In April 2005, the credit card industry lobbied for, and obtained, passage of the Bankruptcy Abuse Prevention and Consumer Protection Act of 2005 (BAPCPA). The possible effects of the Act have been much discussed, including benefits for the credit card industry and hardships on consumer debtors. However, one section that has received less attention significantly increases the rights of utility providers — including sanitary sewer, water, and wastewater service — to obtain payment from debtors.

Section 366 of the Bankruptcy Code prevents utility providers from terminating service simply because a customer filed a bankruptcy petition. Instead, the Code previously required debtors to arrange for adequate assurance of utility payments after filing for bankruptcy, such as by providing an additional security deposit to the utility (or an initial deposit if one had not been previously required).
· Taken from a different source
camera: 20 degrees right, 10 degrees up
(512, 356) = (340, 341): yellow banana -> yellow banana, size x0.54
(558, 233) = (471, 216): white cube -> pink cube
The other "adequate assurance" available was for the utility to make an administrative claim for payment. In theory, such administrative claims are to be paid first, but not all bankruptcy estates are solvent enough to provide for actual payment of claims, often making collection of past-due amounts unlikely.

The new Act, which took effect October 17, 2005, retains these provisions in most cases, but adds a very specific definition of "adequate assurance" and clarifies the rights of utility providers. Now, the right to an administrative claim does not qualify as adequate assurance; only cash, a letter of credit, a certificate of deposit, a surety bond or prepayment for services will suffice, unless the utility agrees otherwise (though it is difficult to imagine a reason to take less than what the new statute requires). Furthermore, if the debtor files under Chapter 11, the statute precludes his or her prior payment history or the lack of any pre-petition deposit from being considered mitigating factors, and rules out the option of filing an administrative claim.
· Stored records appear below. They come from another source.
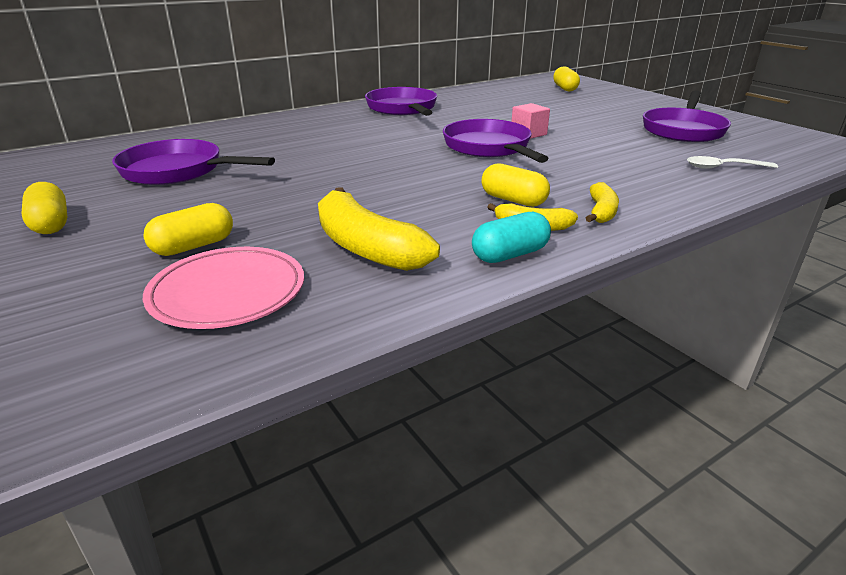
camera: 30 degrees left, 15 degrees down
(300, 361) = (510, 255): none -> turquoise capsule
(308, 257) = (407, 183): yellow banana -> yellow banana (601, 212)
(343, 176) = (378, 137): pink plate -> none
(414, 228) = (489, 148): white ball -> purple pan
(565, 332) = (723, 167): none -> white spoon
As before, if the debtor disputes the amount of the deposit or other collateral to be provided, the court will decide the matter. The debtor must resolve this question promptly, as service can be curtailed or terminated 30 days after filing if the utility is not satisfied in the case of a Chapter 11 filing, and 20 days if it is a Chapter 7 or a Chapter 13.

Finally, under the prior law the utility was required to seek relief from the bankruptcy stay before applying any pre-petition deposits. The new statute allows the utility to set off those deposits against service debts without notice or order of the court.
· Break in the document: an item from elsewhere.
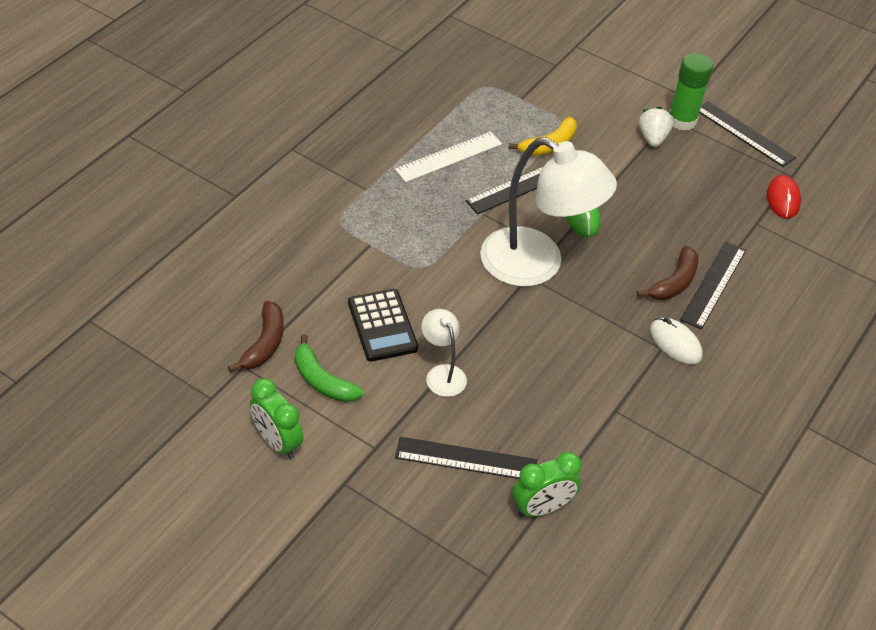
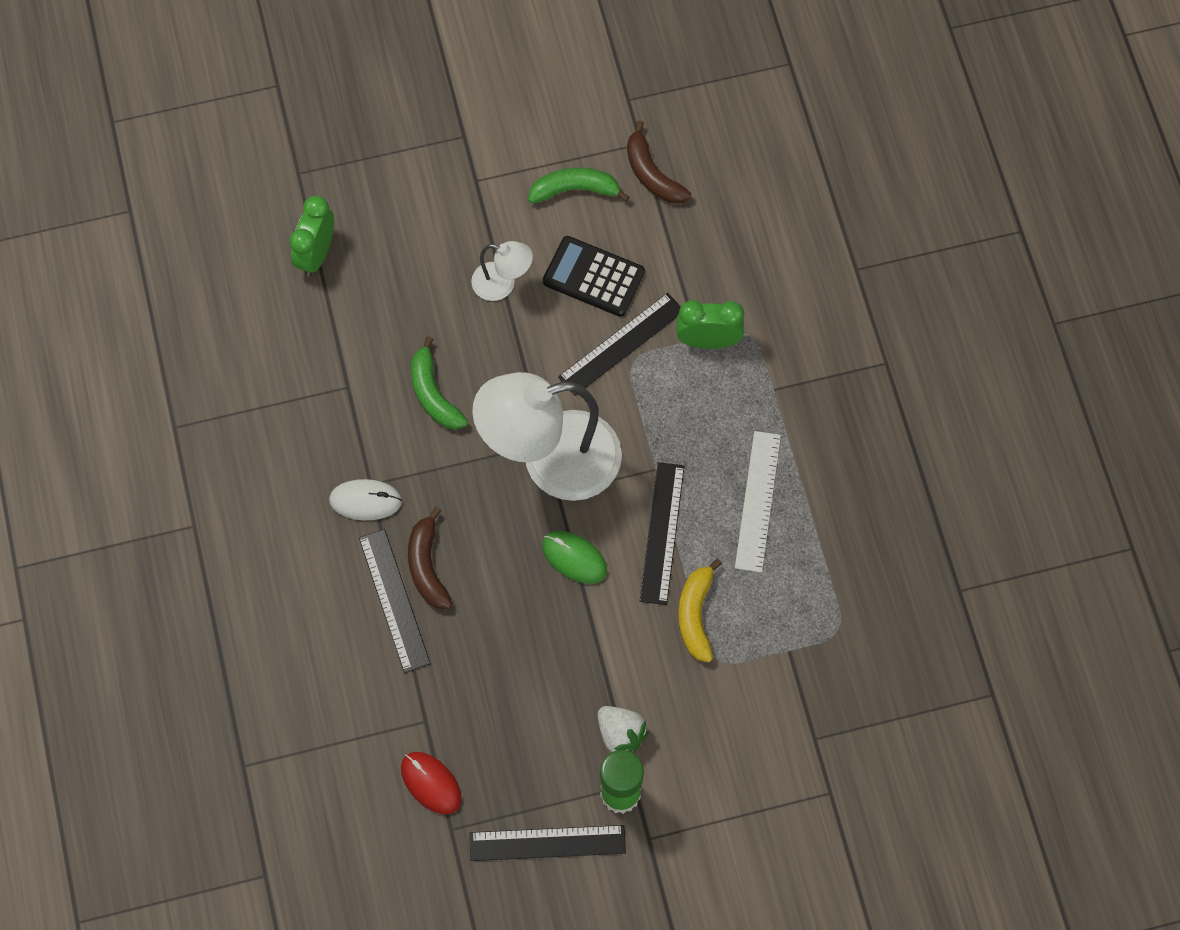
camera: 135 degrees right, 20 degrees up
(277, 442) = (543, 117): green clock -> green clock (708, 340)
(466, 459) = (407, 236): black ruler -> black ruler (621, 344)
(564, 357) = (433, 394): none -> green banana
The debtor does not need to be delinquent in his utility payments for these rights to arise. When a utility receives notice or learns of a bankruptcy filing for a customer who is delinquent in his or her payments, the utility should immediately contact the debtor's attorney if he or she is represented by one, or contact an unrepresented individual directly. If a debtor has filed for bankruptcy but is still current on his utility payments, the utility will not be notified of the filing, and savvy debtors may attempt to skirt the deposit requirement in this way, though it may lead to more dire consequences. Regardless, if a utility that becomes aware of the filing through some other means, it should still contact the debtor or the debtor's attorney to demand "adequate assurances." In either case, the debtor must provide the required adequate assurance within either 20 or 30 days (depending on the type of filing) or their utility service may be terminated.

The amount of the new deposit required is negotiable. Two months' average service cost amount is typical, but usage peaks or rate fluctuations should be considered in determining this amount. The key point is to pay careful attention and react promptly to any filing notices which may be received or learned about, so you can take prompt action to avoid incurring bad debts.